Ação necessária A: Copie do texto sobre o Programa do Governo o trecho que vai de "Medidas de reposição" a "doentes não urgentes.".
Ação necessária B: Enumere todos os partidos políticos referidos no texto sobre o Programa do Governo.
Ação necessária C: Retome o texto sobre o Programa do Governo a partir do ponto em que termina.

PSD e CDS sofreram um pesado revés eleitoral, perdendo a maioria e ficando limitados a uma minoria, incapaz de formar governo e de ver aprovado o seu Programa, no quadro da nova expressão e arrumação de forças na Assembleia da República, arrumação de forças de onde emanou uma solução política e institucional alternativa, sustentada por uma maioria de Deputados eleitos pelos portugueses.

Daqui releva um facto: a maioria do povo português expressou a vontade de ver fora das suas vidas o Governo do PSD e do CDS, vontade alicerçada num anseio profundo de parar com a política de exploração e empobrecimento, na esperança de ter uma vida melhor.

No seu esforço de guerrilha e de crispação, PSD e CDS recusam-se a aceitar essa expressão da vontade popular e a analisar as causas que levaram a que cerca de 700 000 portugueses — um CDS inteiro! — tivessem abandonado a sua coligação e quisessem impedir que o Governo do PSD e do CDS levasse por diante a sua política de destruição económica e social, de afundamento e declínio do País, tratando as injustiças e o drama de muitas vidas como meros danos colaterais.

O desemprego que aí está, e se mantém, a níveis elevados; a precariedade já não só do trabalho mas da própria vida de centenas e centenas de milhares de portugueses que se viram despojados de condições mínimas de vida; todos esses dramas que atingem milhões de portugueses continuam a ser desprezados pelo PSD e pelo CDS, que preferem alimentar uma estéril guerrilha política.

PSD e CDS exercitam as diferenças e as divergências programáticas entre PS e PCP como se tivessem descoberto a pólvora, como se da nossa parte alguma vez tivesse havido ocultação ou até abdicação da identidade, do projeto, do programa, como se não existisse o compromisso do PCP assumido e mantido com os trabalhadores e o povo português.

Compreende-se que PSD e CDS queiram esconder aquilo que em concreto foi possível PS e PCP identificarem como elementos de convergência na resposta a problemas e anseios dos trabalhadores e do povo e que estão vertidos no Programa do Governo que hoje discutimos.

Este Programa acolheu um conjunto de propostas que, na sua concretização, podem contribuir para melhorar, ainda que de forma limitada, a vida de milhões de portugueses, particularmente dos trabalhadores, dos reformados, dos jovens, das mulheres, dos pequenos e médios empresários.
Medidas de reposição de salários, de descongelamento das pensões, de reposição dos complementos de reforma dos trabalhadores do setor empresarial do Estado e de outros rendimentos e direitos, incluindo feriados, prestações sociais, medidas de combate à precariedade, aos falsos recibos verdes, ao recurso abusivo a estágios ou de conversão de bolsas em contratos de investigação. Medidas de diminuição da carga fiscal, nomeadamente do IVA da restauração, de introdução da cláusula de salvaguarda do IMI, da dotação dos recursos humanos, técnicos e financeiros necessários à qualidade dos cuidados de saúde prestados pelo SNS, de eliminação do obstáculo que as taxas moderadoras constituem no acesso à saúde ou na reposição do transporte de doentes não urgentes.

Na educação, com um importante conjunto de medidas, designadamente, visando o reforço da ação social escolar, a progressiva gratuitidade dos manuais escolares no ensino obrigatório ou a redução do número de alunos por turma, tal como em relação a outros serviços públicos, nomeadamente da segurança social e dos transportes.

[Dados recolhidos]
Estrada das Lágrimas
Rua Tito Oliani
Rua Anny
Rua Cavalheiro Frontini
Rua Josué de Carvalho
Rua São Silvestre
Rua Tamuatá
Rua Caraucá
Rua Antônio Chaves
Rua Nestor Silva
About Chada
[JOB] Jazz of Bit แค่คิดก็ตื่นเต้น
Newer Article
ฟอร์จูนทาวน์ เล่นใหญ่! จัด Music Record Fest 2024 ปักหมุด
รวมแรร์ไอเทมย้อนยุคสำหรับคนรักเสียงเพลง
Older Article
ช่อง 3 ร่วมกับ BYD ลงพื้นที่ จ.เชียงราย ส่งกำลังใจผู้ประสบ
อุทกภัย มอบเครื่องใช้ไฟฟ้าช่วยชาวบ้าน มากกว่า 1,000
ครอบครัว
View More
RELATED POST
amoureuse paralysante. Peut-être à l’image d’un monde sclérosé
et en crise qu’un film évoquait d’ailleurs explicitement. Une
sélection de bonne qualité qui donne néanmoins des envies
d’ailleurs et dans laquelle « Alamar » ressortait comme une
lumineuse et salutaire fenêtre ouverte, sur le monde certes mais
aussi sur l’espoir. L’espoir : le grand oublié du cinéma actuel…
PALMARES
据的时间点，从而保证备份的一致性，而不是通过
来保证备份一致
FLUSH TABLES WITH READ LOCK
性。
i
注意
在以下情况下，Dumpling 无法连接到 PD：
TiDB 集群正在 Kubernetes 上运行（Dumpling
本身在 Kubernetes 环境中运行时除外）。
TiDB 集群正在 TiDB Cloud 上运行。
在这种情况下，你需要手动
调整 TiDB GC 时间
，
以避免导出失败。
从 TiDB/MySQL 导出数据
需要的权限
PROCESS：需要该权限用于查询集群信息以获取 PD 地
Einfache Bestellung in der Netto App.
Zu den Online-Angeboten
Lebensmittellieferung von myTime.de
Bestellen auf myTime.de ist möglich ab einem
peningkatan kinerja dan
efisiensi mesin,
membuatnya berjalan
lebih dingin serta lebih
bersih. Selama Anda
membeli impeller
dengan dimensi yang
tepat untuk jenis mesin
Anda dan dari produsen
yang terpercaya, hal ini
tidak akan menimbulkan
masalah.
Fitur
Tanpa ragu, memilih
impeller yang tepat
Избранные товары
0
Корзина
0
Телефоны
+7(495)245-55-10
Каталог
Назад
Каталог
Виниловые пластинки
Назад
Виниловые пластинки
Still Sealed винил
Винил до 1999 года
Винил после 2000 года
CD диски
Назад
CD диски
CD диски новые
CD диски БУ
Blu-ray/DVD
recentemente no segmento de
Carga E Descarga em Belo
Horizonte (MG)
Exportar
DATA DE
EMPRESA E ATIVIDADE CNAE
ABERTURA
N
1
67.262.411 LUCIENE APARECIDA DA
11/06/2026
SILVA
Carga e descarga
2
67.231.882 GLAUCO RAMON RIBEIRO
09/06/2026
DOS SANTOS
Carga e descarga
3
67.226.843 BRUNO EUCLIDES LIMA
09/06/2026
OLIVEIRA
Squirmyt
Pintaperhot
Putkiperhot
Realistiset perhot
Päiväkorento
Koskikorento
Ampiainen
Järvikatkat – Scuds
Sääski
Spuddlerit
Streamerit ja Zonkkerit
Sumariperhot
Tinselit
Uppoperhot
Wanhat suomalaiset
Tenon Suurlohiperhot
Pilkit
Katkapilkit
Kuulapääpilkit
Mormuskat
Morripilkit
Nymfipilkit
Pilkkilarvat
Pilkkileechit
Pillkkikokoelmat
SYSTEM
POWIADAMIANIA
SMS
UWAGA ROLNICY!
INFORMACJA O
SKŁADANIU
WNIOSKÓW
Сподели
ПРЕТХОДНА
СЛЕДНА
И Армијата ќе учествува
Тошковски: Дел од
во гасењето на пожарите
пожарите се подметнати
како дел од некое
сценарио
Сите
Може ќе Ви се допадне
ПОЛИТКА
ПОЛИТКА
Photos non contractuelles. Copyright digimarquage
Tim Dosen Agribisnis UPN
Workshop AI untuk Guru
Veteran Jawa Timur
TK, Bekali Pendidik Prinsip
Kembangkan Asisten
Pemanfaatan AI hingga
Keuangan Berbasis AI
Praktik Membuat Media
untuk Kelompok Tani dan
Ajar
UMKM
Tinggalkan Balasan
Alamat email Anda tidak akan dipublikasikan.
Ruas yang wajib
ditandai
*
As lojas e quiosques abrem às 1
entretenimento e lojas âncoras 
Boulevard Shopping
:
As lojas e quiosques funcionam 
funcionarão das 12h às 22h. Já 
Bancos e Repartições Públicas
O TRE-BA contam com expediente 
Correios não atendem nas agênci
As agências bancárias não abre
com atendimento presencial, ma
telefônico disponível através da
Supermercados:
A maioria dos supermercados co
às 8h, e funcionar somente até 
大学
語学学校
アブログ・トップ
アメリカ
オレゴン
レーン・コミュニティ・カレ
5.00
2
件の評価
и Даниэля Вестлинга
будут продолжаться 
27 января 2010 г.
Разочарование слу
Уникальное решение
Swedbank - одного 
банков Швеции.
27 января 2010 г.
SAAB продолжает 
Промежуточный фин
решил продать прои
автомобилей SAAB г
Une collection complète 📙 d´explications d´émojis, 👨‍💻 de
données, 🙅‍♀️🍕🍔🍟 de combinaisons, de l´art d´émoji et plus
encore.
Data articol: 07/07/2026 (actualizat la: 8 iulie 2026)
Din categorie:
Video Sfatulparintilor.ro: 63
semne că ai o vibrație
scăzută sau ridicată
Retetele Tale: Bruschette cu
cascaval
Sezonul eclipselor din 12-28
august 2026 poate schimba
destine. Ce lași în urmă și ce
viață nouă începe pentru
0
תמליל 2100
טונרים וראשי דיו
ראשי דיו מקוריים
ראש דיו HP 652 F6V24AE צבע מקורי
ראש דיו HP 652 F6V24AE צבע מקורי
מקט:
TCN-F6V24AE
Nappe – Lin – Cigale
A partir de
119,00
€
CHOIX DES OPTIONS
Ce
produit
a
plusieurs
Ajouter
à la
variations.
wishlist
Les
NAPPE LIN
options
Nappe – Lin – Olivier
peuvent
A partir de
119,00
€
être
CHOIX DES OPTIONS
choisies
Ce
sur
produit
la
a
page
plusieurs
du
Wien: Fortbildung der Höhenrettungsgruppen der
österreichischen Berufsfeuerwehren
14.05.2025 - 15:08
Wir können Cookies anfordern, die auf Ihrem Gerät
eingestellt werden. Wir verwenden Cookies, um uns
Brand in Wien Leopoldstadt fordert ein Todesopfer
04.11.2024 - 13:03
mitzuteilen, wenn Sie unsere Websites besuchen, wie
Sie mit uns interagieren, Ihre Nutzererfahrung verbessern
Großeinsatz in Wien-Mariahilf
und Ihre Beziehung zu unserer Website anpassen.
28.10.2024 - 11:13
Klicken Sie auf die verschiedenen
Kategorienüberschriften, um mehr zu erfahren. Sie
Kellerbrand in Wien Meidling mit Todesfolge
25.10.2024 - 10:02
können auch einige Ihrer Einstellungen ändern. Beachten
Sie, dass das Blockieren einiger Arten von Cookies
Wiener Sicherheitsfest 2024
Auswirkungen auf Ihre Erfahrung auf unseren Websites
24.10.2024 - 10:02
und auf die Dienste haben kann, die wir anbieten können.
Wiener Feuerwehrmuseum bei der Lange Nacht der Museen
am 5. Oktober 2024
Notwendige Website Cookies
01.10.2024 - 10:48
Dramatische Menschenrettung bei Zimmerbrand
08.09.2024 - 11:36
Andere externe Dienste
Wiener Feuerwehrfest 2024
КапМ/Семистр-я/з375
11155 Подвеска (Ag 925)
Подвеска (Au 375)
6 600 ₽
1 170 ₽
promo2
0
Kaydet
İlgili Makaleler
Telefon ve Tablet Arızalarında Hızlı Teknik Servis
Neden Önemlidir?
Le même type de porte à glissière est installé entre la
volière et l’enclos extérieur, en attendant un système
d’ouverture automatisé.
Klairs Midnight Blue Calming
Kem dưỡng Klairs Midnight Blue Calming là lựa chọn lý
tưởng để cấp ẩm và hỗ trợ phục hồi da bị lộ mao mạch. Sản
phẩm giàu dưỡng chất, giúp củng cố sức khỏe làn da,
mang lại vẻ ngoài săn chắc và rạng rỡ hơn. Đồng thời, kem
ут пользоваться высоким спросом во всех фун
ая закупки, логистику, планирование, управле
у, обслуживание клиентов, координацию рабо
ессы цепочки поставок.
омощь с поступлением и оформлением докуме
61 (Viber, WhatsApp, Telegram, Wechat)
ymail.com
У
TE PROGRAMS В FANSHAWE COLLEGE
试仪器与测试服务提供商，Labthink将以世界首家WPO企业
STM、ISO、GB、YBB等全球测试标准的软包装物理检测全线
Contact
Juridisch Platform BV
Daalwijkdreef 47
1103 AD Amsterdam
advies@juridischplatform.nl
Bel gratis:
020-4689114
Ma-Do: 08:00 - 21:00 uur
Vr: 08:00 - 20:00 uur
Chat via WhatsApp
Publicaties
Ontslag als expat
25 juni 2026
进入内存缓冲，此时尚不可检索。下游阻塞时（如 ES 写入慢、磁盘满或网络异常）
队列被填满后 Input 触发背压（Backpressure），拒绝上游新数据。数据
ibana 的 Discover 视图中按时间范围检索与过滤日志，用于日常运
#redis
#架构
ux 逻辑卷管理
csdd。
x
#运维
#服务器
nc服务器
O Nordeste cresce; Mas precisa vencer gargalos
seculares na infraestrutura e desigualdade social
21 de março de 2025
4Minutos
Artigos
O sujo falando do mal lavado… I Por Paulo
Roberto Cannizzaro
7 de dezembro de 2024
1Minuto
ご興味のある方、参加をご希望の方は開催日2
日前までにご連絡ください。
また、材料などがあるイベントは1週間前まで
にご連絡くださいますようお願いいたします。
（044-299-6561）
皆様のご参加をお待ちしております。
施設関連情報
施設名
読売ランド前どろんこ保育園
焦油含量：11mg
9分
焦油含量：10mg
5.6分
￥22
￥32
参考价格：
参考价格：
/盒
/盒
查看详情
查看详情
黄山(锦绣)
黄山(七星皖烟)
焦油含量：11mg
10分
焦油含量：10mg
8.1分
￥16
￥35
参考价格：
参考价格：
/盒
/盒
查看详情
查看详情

Resposta escrita A:
Medidas de reposição de salários, de descongelamento das pensões, de reposição dos complementos de reforma dos trabalhadores do setor empresarial do Estado e de outros rendimentos e direitos, incluindo feriados, prestações sociais, medidas de combate à precariedade, aos falsos recibos verdes, ao recurso abusivo a estágios ou de conversão de bolsas em contratos de investigação. Medidas de diminuição da carga fiscal, nomeadamente do IVA da restauração, de introdução da cláusula de salvaguarda do IMI, da dotação dos recursos humanos, técnicos e financeiros necessários à qualidade dos cuidados de saúde prestados pelo SNS, de eliminação do obstáculo que as taxas moderadoras constituem no acesso à saúde ou na reposição do transporte de doentes não urgentes.

Resposta escrita B: PSD, CDS, PS, PCP

Resposta escrita C:
É verdade que este não é um Programa do PCP, este é um Programa do Governo do PS, um Programa que reconhece que foram erradas as políticas promovidas nos últimos anos. Registamos a vontade de mudança que expressa e contribuiremos para que a vida a confirme.

Vinte e um dias depois da derrota do Programa do Governo PSD/CDS poderíamos colocar a questão de saber quanto tempo mais precisamos para descobrir todas as surpresas desagradáveis que o anterior Governo PSD/CDS deixa ao País.

Nestes vinte e um dias já confirmámos que a devolução da sobretaxa era um embuste, já descobrimos que a execução orçamental desmente as promessas feitas quanto ao défice e já confirmámos que o BANIF é mesmo um motivo de preocupação para os portugueses.

O que haverá mais para descobrir e quanto tempo demorará essa descoberta será uma boa questão a colocar.

Permitam-me outra questão. O Programa do Governo do PS que hoje discutimos terá de enfrentar a contradição entre o grau de concretização dos seus objetivos estruturantes — da criação de emprego, do investimento, do crescimento económico e do desenvolvimento — no quadro dos constrangimentos externos existentes que nos são impostos e cujos instrumentos de realização têm sido dogmas intocáveis para o PSD e para o CDS, com as graves consequências que se conhecem e estão plasmadas na grave realidade económica, social e cultural do País.

É necessário ultrapassar a divergência existente entre uma realidade aprisionada em regras e constrangimentos draconianos e estéreis e a necessidade de afirmar o nosso desenvolvimento soberano. Esta é uma pergunta que os portugueses colocam a si próprios e para a qual, estamos certos, gostariam de ter uma resposta do Primeiro-Ministro, para lhes garantir um outro futuro a que aspiram e merecem.

Valorizamos a resposta a problemas mais urgentes dos portugueses, ao mesmo tempo que colocamos a necessidade evidente de uma política patriótica e de esquerda.

Sr. Presidente,
Sr. Primeiro-Ministro,

Houve uma derrota que ainda aqui não foi falada, a da ideologia das inevitabilidades, que tudo justificava e tudo impunha.